Can Data Be A Liability For The Business?

Today, almost every organization is trying to leverage data for improving its business performance using artificial intelligence (AI) and machine learning (ML) techniques. Fundamentally, data has the potential to improve the company’s revenue, reduce expenses and mitigate risk. While data can be a valuable business asset by offering tangible business results, it has some serious limitations and can become a huge liability if not managed well. How can an intangible asset like data become a liability for business? There are four common scenarios:

  • Collecting data without a defined business purpose will result in huge data volumes, ultimately resulting in increased data management complexity and cost. In 2018, according to Deloitte, the average IT spending in a company was 3.3% of the top line and trending upwards at an average of 49% every year. One important reason attributed to these increased IT expenses is the processing of huge data volumes. In addition, if the data is captured without a defined purpose, it will remain unused. Forrester found that between 60% and 73% of data in a company is never used strategically, and research by Carnegie Mellon University (via Forbes) has found that 90% of the data in an organization is “dark data.”
  • Data takes up vast amounts of energy to store, secure and process, resulting in an increase in the carbon footprint for the business. This makes it less attractive for investors considering their growing interest in ESG commitments these days. In 2018, data centers consumed roughly 1% of total global electricity. By 2025, according to Swedish researcher Anders Andrae (via The Guardian), the energy consumption of data centers is set to account for 3.2% of the total worldwide carbon emissions and consume 20% of global electricity.
  • Cybercriminals are drawn to organizations that have large volumes of data. Many cyber crimes and data breaches in the last few years are associated with organizations that have large databases. These cybercriminals do not care whether or not the data is dark data and acquire all the data they can get their hands on. Following its 2017 data breach, Equifax spent $1.4 billion on modifying its technology infrastructure.
  • Managing data also entails privacy compliance. As Fortune noted, Facebook lost $35 billion in market value following the Cambridge Analytica data scandal. In addition, the scandal resulted in the permanent closure of Cambridge Analytica. While it was data that was responsible for the success and growth of Cambridge Analytica, it was the same data that resulted in the collapse and ultimate closure of Cambridge Analytica.
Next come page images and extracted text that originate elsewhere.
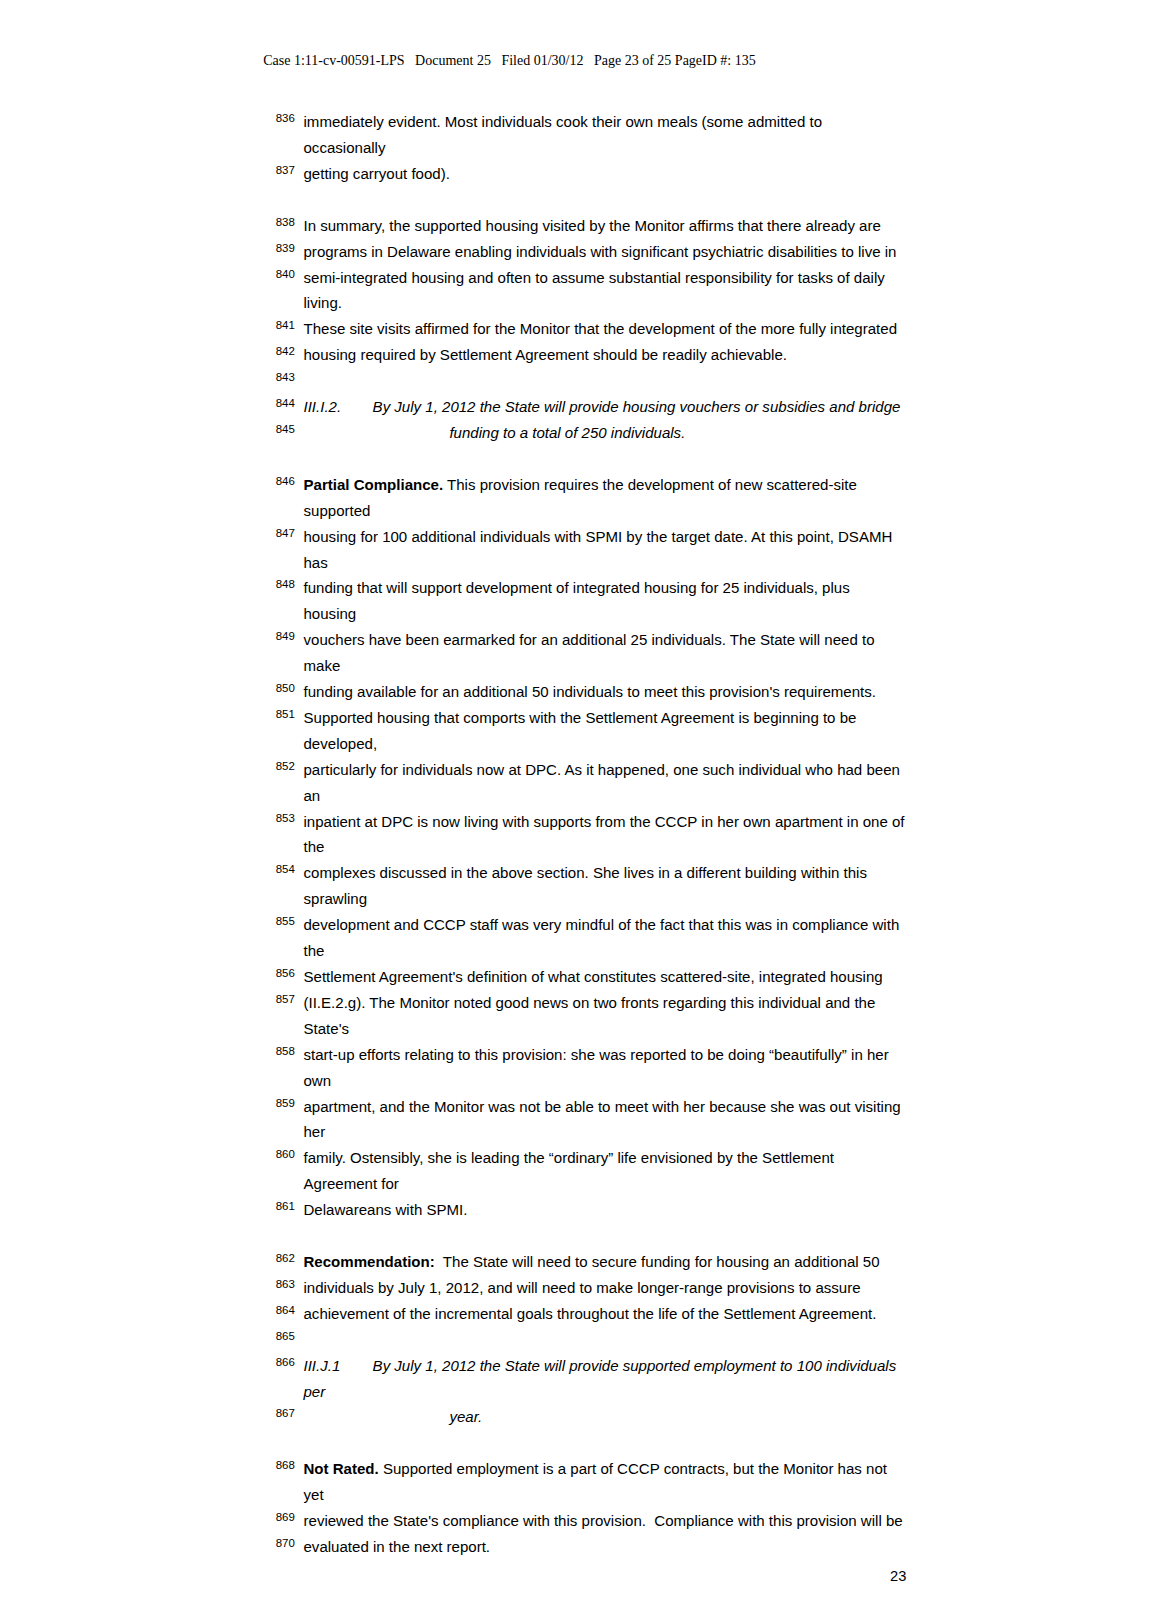Case 1:11-cv-00591-LPS Document 25 Filed 01/30/12 Page 23 of 25 PageID #: 135
836immediately evident. Most individuals cook their own meals (some admitted to occasionally
837getting carryout food).
838 In summary, the supported housing visited by the Monitor affirms that there already are
839programs in Delaware enabling individuals with significant psychiatric disabilities to live in
840semi-integrated housing and often to assume substantial responsibility for tasks of daily living.
841 These site visits affirmed for the Monitor that the development of the more fully integrated
842housing required by Settlement Agreement should be readily achievable.
843
844 III.I.2. By July 1, 2012 the State will provide housing vouchers or subsidies and bridge
845 funding to a total of 250 individuals.
846 Partial Compliance. This provision requires the development of new scattered-site supported
847housing for 100 additional individuals with SPMI by the target date. At this point, DSAMH has
848funding that will support development of integrated housing for 25 individuals, plus housing
849vouchers have been earmarked for an additional 25 individuals. The State will need to make
850funding available for an additional 50 individuals to meet this provision's requirements.
851 Supported housing that comports with the Settlement Agreement is beginning to be developed,
852particularly for individuals now at DPC. As it happened, one such individual who had been an
853inpatient at DPC is now living with supports from the CCCP in her own apartment in one of the
854complexes discussed in the above section. She lives in a different building within this sprawling
855development and CCCP staff was very mindful of the fact that this was in compliance with the
856 Settlement Agreement's definition of what constitutes scattered-site, integrated housing
857(II.E.2.g). The Monitor noted good news on two fronts regarding this individual and the State's
858start-up efforts relating to this provision: she was reported to be doing “beautifully” in her own
859apartment, and the Monitor was not be able to meet with her because she was out visiting her
860family. Ostensibly, she is leading the “ordinary” life envisioned by the Settlement Agreement for
861 Delawareans with SPMI.
862 Recommendation: The State will need to secure funding for housing an additional 50
863individuals by July 1, 2012, and will need to make longer-range provisions to assure
864achievement of the incremental goals throughout the life of the Settlement Agreement.
865
866 III.J.1 By July 1, 2012 the State will provide supported employment to 100 individuals per
867 year.
868 Not Rated. Supported employment is a part of CCCP contracts, but the Monitor has not yet
869reviewed the State's compliance with this provision. Compliance with this provision will be
870evaluated in the next report.
23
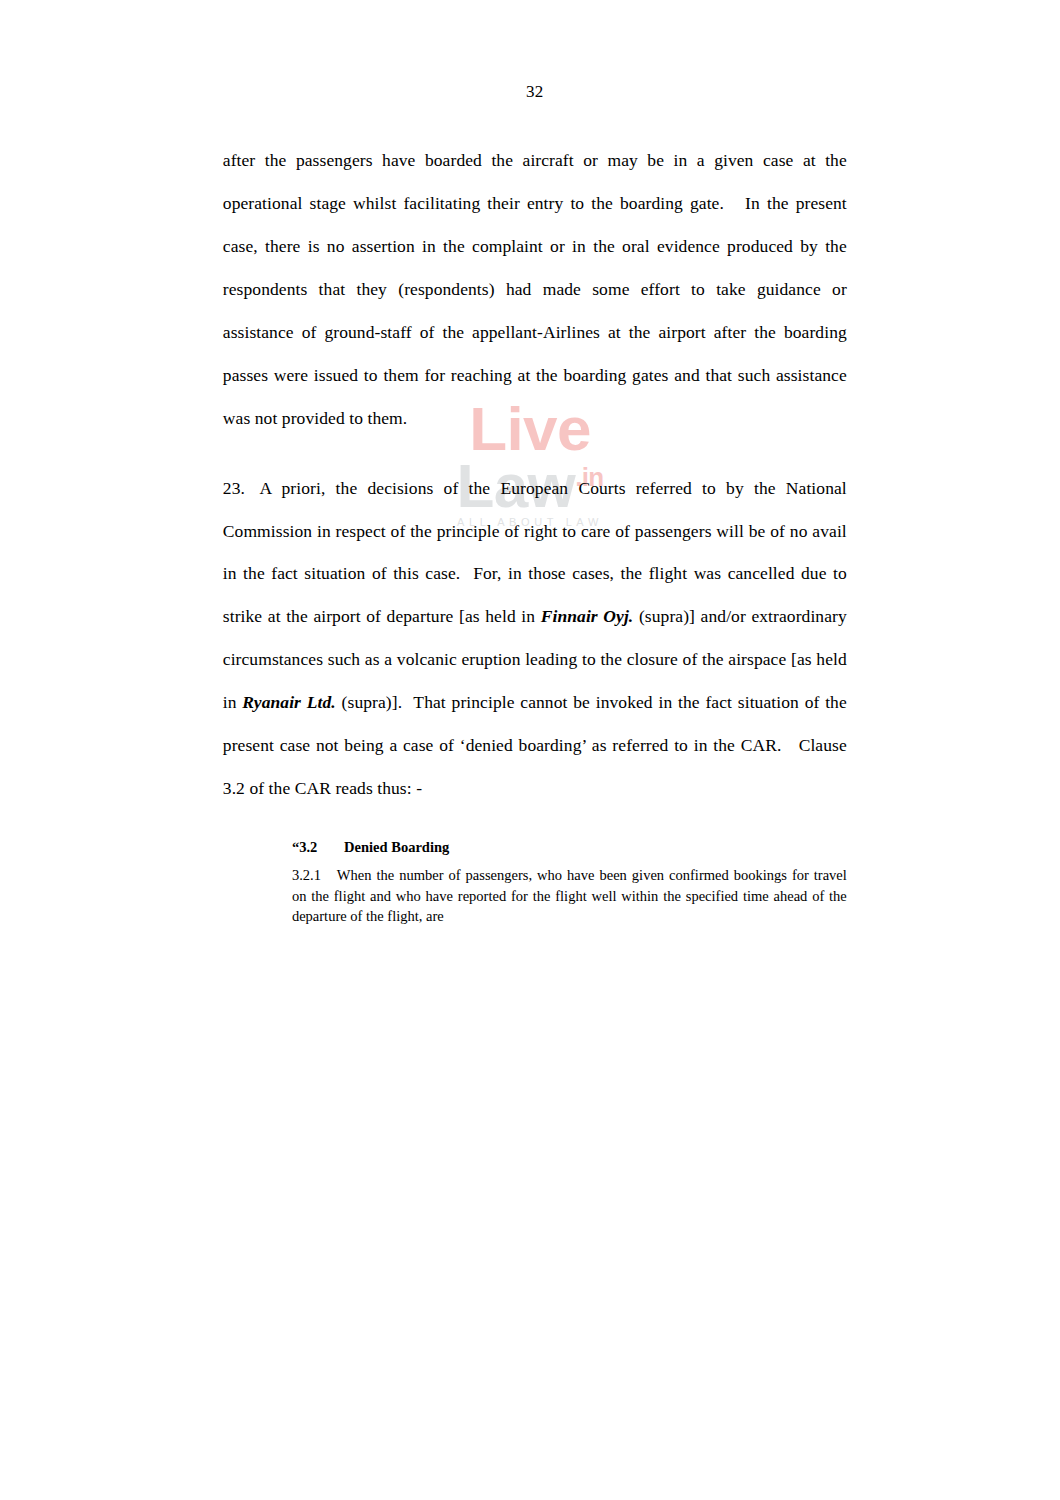Live
Law.in
ALL ABOUT LAW
32
after the passengers have boarded the aircraft or may be in a given case at the operational stage whilst facilitating their entry to the boarding gate. In the present case, there is no assertion in the complaint or in the oral evidence produced by the respondents that they (respondents) had made some effort to take guidance or assistance of ground-staff of the appellant-Airlines at the airport after the boarding passes were issued to them for reaching at the boarding gates and that such assistance was not provided to them.
23. A priori, the decisions of the European Courts referred to by the National Commission in respect of the principle of right to care of passengers will be of no avail in the fact situation of this case. For, in those cases, the flight was cancelled due to strike at the airport of departure [as held in Finnair Oyj. (supra)] and/or extraordinary circumstances such as a volcanic eruption leading to the closure of the airspace [as held in Ryanair Ltd. (supra)]. That principle cannot be invoked in the fact situation of the present case not being a case of ‘denied boarding’ as referred to in the CAR. Clause 3.2 of the CAR reads thus: -
“3.2 Denied Boarding
3.2.1 When the number of passengers, who have been given confirmed bookings for travel on the flight and who have reported for the flight well within the specified time ahead of the departure of the flight, are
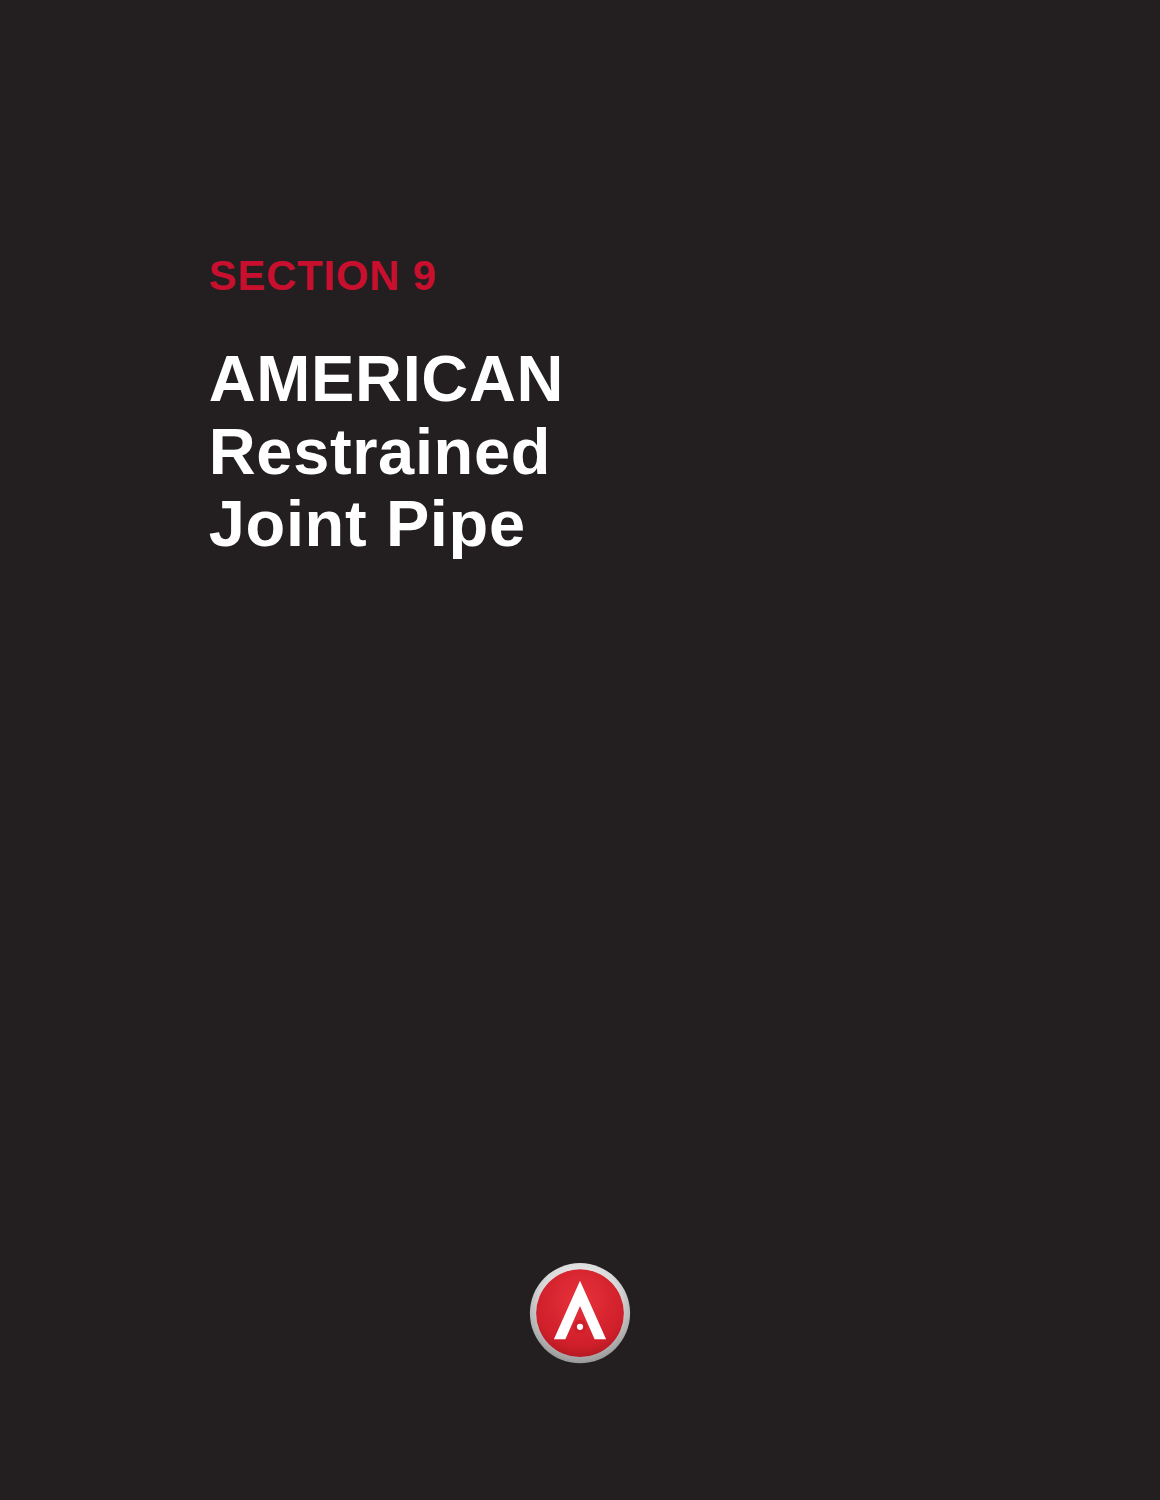Section 9
American Restrained Joint Pipe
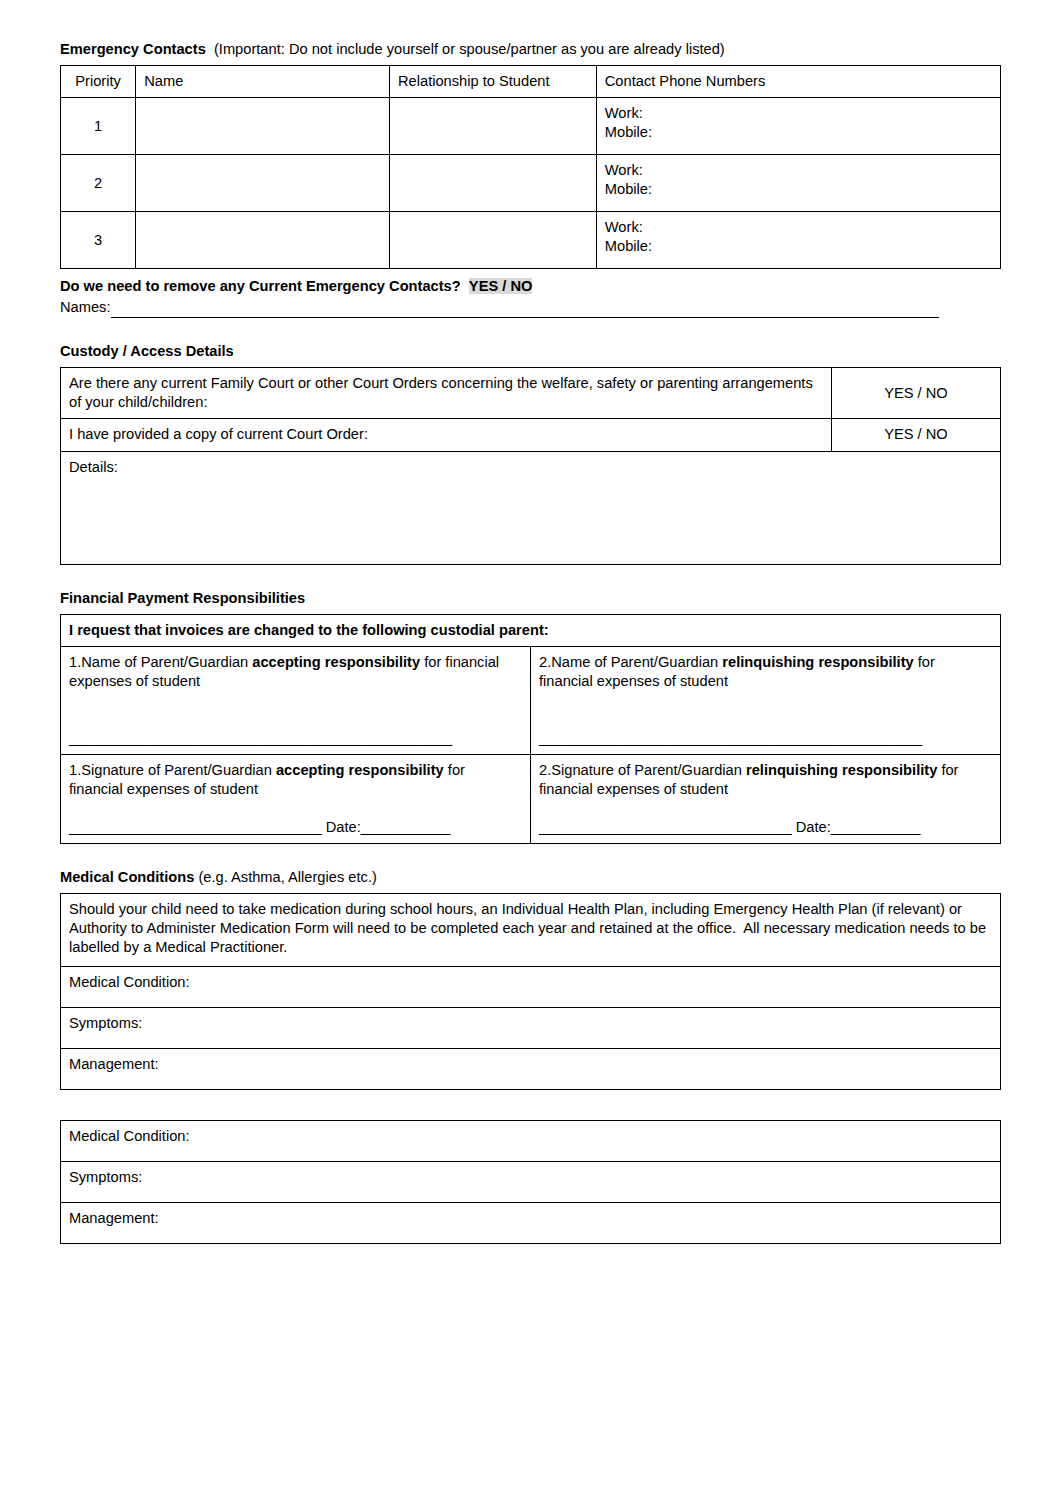Emergency Contacts (Important: Do not include yourself or spouse/partner as you are already listed)
| Priority | Name | Relationship to Student | Contact Phone Numbers |
| --- | --- | --- | --- |
| 1 | | | Work: Mobile: |
| 2 | | | Work: Mobile: |
| 3 | | | Work: Mobile: |
Do we need to remove any Current Emergency Contacts? YES / NO
Names:
Custody / Access Details
| Are there any current Family Court or other Court Orders concerning the welfare, safety or parenting arrangements of your child/children: | YES / NO |
| I have provided a copy of current Court Order: | YES / NO |
| Details: |
Financial Payment Responsibilities
| I request that invoices are changed to the following custodial parent: |
| 1.Name of Parent/Guardian accepting responsibility for financial expenses of student _______________________________________________ | 2.Name of Parent/Guardian relinquishing responsibility for financial expenses of student _______________________________________________ |
| 1.Signature of Parent/Guardian accepting responsibility for financial expenses of student _______________________________ Date:___________ | 2.Signature of Parent/Guardian relinquishing responsibility for financial expenses of student _______________________________ Date:___________ |
Medical Conditions (e.g. Asthma, Allergies etc.)
| Should your child need to take medication during school hours, an Individual Health Plan, including Emergency Health Plan (if relevant) or Authority to Administer Medication Form will need to be completed each year and retained at the office. All necessary medication needs to be labelled by a Medical Practitioner. |
| Medical Condition: |
| Symptoms: |
| Management: |
| Medical Condition: |
| Symptoms: |
| Management: |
What can organizations do to transform data into a business asset? What can businesses do to prevent data from becoming a liability? Below are three key recommended strategies for business enterprises to transform a valuable resource like data into a business asset.

  1. Data management should be purpose-driven. Fundamentally, data is used for three main purposes in business: (a) operations to serve its stakeholders, (b) compliance with industry standards, security policies and government laws and regulations, and (c) derive insights for decision-making. If the data captured does not clearly associate itself with one or more of the above three purposes, there is a good chance that the data will eventually become dark data or unused data, consuming valuable business resources and providing little or no value.
  2. Data should be structured. According to an article published by CIO, over 80% of business data is documents, audio, video, images and more. These data elements are unstructured (i.e., they do not have a predefined data model and data type). When data has the right structure, it enables efficient data access and processing. From the insight derivation or analytics perspective, the structure provides the right data type (i.e., nominal, ordinal or numeric). The data type is important because it holds the key in analytics in facilitating the selection of the right statistical technique for insight derivation. In other words, structuring the data enhances its utility. For example, in predictive analytics, if the response data type is numeric in nature, linear regression is the preferred technique. However, if the response data type is nominal or categorical in nature, the recommended predictive analytics technique to be applied will be logistics regression.
  3. Data should be nonsubstitutable. Businesses always look for resources that are cheaper to procure, faster to deploy and reliable to consume. From the analytics point of view, insights can be derived from intuition or data. If the data and analytics literacy in the company is low, intuition precedes data as the main option for deriving insights. While intuition has some advantages, what is needed in today’s VUCA (volatility, uncertainty, complexity and ambiguity) business environment is deriving insights holistically by combining both intuition and data.

Overall, data is a valuable resource and has the potential to become a valuable asset for business enterprises. However, just capturing and storing data does not make data a valuable enterprise asset nor does it make a company data-driven. Data is a business asset only when it is consciously captured and deliberately managed; if not, data can become a huge liability that threatens the very existence of the firm.